EXTRAIT:
Des “tremblements de glace” qui éclairent les mystères
Les microséismes, ou “tremblements de glace”, expliquent désormais la présence de nombreuses failles entre les cristaux de glace observées dans les carottes glaciaires extraites à de grandes profondeurs. Ces failles, résultant de mouvements tectoniques, étaient un mystère pour les scientifiques depuis des décennies. L’identification de ces “tremblements de glace” offre une clé majeure pour comprendre la déformation des courants glaciaires à petite échelle.
L’impact des éruptions volcaniques
Intriguant et inattendu, les chercheurs ont également découvert une couche de particules volcaniques située à 900 mètres sous la surface de la glace, qui a joué un rôle crucial en empêchant la propagation des microséismes à la surface. Ces particules proviennent d’une éruption massive du mont Mazama, aujourd’hui situé dans l’Oregon (États-Unis), il y a 7 700 ans. Cette relation jusque-là inconnue entre la dynamique des courants glaciaires et les éruptions volcaniques ouvre de nouvelles voies de recherche sur l’interaction entre la géologie et la glaciologie.
Une fenêtre sur le comportement des courants glaciaires
Grâce à l’utilisation d’un câble à fibres optiques inséré dans un forage profond de 2 700 mètres, les chercheurs ont pu enregistrer pour la première fois des données sismiques à l’intérieur d’un important courant glaciaire. Cette méthode innovante fournit une fenêtre sans précédent sur le comportement interne des glaces, permettant de nouvelles observations directes des processus dynamiques en jeu.
Vers de nouvelles mesures sismiques
Le professeur Fichtner est convaincu que des tremblements de glace similaires se produisent dans tous les courants glaciaires et envisage d’étendre ces mesures sismiques à d’autres forages pour vérifier cette hypothèse. Des analyses sont déjà en cours, ce qui pourrait confirmer la généralité de ces phénomènes et affiner davantage nos modèles de prévision de la montée des eaux.
Cette percée offre une perspective nouvelle et plus précise sur la manière dont les courants glaciaires se déplacent et interagissent avec leur environnement, ce qui est essentiel pour prédire avec plus de précision les futures élévations du niveau de la mer dues au changement climatique.

CONSIGNE 1:
Combien de lignes de la liste ci-dessous contiennent la chaîne « confirm » ? Répondez par le nombre seul.

Entrées de données sauvegardées
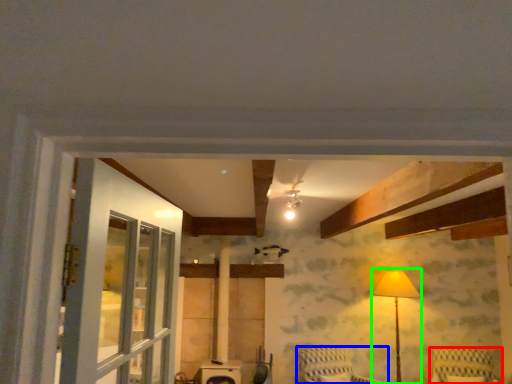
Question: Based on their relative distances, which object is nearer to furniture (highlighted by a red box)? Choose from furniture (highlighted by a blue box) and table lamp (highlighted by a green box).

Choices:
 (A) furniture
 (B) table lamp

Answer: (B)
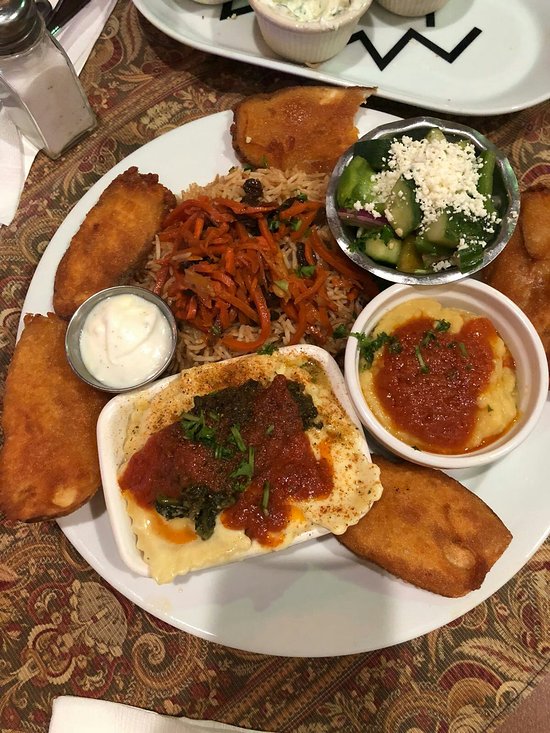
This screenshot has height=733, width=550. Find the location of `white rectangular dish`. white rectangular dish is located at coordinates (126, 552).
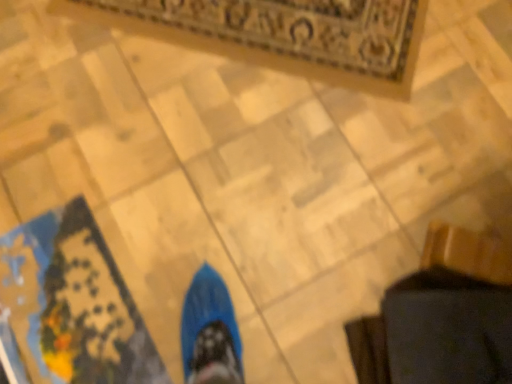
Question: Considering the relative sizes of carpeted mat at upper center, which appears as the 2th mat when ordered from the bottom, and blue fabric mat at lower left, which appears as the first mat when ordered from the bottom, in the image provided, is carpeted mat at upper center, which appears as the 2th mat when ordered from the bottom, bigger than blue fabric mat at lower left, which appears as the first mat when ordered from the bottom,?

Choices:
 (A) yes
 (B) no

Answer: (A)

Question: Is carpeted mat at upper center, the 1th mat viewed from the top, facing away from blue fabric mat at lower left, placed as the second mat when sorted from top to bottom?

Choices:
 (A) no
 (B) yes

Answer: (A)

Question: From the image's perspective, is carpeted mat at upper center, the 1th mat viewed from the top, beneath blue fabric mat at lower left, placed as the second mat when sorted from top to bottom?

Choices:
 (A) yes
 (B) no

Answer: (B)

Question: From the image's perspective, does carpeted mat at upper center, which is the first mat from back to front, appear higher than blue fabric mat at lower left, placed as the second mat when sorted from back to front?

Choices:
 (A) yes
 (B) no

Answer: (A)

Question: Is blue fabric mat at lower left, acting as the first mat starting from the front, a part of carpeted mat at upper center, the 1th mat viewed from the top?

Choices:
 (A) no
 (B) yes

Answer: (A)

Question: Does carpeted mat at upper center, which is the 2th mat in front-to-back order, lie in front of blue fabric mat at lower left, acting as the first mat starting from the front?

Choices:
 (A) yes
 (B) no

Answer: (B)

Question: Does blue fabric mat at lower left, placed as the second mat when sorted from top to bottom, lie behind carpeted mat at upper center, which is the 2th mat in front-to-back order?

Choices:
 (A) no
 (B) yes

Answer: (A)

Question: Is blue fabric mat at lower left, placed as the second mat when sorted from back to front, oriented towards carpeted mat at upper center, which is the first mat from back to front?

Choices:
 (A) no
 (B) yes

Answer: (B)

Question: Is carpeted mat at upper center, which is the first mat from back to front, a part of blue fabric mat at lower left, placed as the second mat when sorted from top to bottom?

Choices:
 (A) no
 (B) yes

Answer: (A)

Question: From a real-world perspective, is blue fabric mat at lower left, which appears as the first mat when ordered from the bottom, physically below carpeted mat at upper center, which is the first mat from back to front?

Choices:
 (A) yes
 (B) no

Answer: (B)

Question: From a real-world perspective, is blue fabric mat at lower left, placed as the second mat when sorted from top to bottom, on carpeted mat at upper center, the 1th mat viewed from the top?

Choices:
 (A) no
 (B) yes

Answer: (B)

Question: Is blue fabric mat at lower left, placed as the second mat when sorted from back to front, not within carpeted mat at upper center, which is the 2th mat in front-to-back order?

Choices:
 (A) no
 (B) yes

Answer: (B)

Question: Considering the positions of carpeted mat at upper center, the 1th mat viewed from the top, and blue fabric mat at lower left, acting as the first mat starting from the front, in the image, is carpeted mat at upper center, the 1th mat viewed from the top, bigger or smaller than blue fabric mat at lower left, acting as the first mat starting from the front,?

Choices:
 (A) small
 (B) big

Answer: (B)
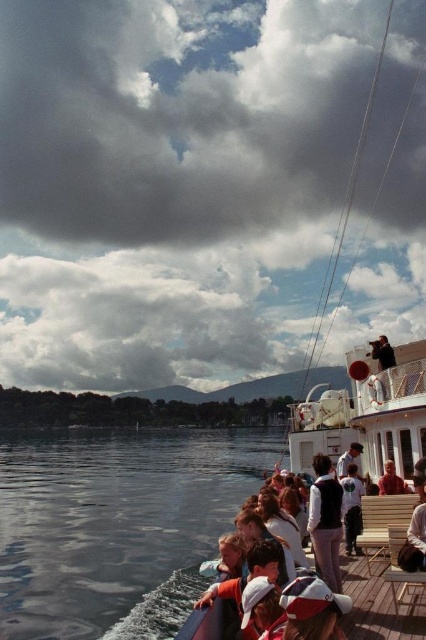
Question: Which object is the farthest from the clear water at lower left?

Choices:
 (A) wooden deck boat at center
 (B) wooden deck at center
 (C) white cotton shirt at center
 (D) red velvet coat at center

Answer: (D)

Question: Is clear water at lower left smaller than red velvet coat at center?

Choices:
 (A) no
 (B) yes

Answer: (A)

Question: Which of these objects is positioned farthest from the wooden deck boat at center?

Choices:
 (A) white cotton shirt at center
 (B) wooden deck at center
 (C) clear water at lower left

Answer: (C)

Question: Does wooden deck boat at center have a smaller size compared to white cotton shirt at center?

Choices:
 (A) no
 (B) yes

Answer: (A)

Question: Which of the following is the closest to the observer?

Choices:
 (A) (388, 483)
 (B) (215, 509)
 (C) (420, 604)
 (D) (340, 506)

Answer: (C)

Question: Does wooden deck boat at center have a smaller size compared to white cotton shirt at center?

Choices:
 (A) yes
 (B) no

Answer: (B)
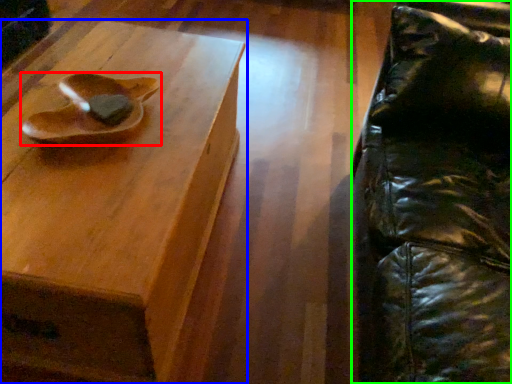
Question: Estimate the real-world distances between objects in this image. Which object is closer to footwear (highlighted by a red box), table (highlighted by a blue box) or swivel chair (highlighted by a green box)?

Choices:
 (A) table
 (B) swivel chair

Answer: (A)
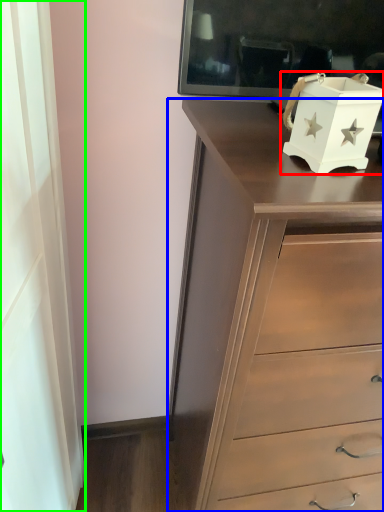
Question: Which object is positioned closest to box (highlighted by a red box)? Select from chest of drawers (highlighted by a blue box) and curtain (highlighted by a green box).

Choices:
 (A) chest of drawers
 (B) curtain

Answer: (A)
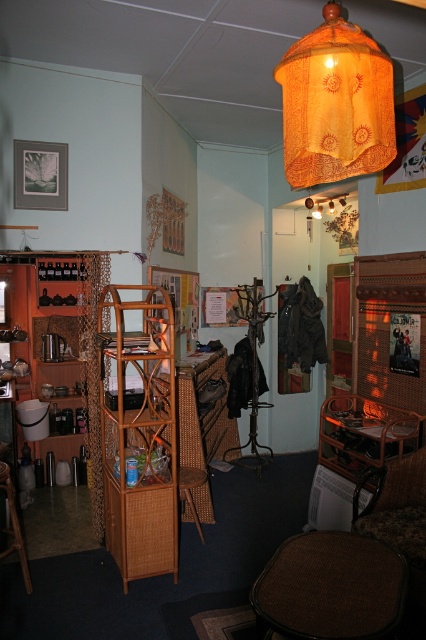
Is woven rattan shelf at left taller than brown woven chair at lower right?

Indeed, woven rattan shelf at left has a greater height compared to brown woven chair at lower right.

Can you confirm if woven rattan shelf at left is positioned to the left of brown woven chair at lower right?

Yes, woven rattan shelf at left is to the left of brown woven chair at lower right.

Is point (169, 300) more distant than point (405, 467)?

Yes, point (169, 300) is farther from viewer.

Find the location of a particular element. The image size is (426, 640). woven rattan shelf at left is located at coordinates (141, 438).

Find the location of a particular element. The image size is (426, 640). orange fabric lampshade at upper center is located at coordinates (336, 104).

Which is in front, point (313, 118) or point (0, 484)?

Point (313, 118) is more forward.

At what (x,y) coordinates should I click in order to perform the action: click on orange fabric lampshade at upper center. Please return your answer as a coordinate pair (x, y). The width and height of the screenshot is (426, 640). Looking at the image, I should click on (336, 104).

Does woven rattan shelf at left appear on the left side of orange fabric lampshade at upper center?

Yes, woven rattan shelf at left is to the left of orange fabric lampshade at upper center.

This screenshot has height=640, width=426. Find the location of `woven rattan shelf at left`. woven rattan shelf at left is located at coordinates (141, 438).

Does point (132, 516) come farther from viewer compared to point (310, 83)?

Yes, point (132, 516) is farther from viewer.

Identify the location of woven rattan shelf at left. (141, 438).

* * *

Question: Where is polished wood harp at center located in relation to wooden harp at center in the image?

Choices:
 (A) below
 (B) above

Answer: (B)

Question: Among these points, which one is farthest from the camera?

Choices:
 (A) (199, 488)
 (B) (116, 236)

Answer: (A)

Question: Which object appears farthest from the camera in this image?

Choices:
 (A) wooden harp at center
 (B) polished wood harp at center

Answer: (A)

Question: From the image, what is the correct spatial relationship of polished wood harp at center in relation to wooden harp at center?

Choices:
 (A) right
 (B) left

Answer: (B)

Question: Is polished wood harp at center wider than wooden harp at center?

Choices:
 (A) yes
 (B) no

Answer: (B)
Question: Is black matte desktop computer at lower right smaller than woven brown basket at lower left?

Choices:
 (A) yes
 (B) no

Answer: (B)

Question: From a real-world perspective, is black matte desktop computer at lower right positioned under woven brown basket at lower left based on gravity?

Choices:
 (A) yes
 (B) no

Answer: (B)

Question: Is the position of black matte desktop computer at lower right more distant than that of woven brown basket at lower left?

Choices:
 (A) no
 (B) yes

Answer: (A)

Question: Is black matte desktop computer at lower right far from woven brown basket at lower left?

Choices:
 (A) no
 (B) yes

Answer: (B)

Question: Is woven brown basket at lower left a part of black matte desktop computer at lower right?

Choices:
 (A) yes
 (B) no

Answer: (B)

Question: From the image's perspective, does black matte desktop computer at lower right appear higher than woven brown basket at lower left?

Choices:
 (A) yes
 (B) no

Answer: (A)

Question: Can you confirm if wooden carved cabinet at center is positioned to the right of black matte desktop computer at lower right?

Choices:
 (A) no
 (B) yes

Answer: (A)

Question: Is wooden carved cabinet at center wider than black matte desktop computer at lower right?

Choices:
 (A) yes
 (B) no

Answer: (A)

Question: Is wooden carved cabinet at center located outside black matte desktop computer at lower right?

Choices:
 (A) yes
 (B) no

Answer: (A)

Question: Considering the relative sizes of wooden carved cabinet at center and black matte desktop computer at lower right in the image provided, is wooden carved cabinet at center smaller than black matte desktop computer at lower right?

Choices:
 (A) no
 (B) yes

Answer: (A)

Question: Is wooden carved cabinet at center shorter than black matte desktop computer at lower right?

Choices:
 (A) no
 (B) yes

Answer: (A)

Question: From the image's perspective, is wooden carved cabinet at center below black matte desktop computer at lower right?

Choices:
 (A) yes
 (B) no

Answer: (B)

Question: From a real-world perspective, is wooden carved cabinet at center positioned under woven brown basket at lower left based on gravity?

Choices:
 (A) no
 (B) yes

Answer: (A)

CONSIGNE 2:
Recopiez fidèlement l'extrait sur les tremblements de glace, depuis « Vers de nouvelles » jusqu'à « montée des eaux. » inclus.

CORRIGÉ 1:
2

CORRIGÉ 2:
Vers de nouvelles mesures sismiques
Le professeur Fichtner est convaincu que des tremblements de glace similaires se produisent dans tous les courants glaciaires et envisage d’étendre ces mesures sismiques à d’autres forages pour vérifier cette hypothèse. Des analyses sont déjà en cours, ce qui pourrait confirmer la généralité de ces phénomènes et affiner davantage nos modèles de prévision de la montée des eaux.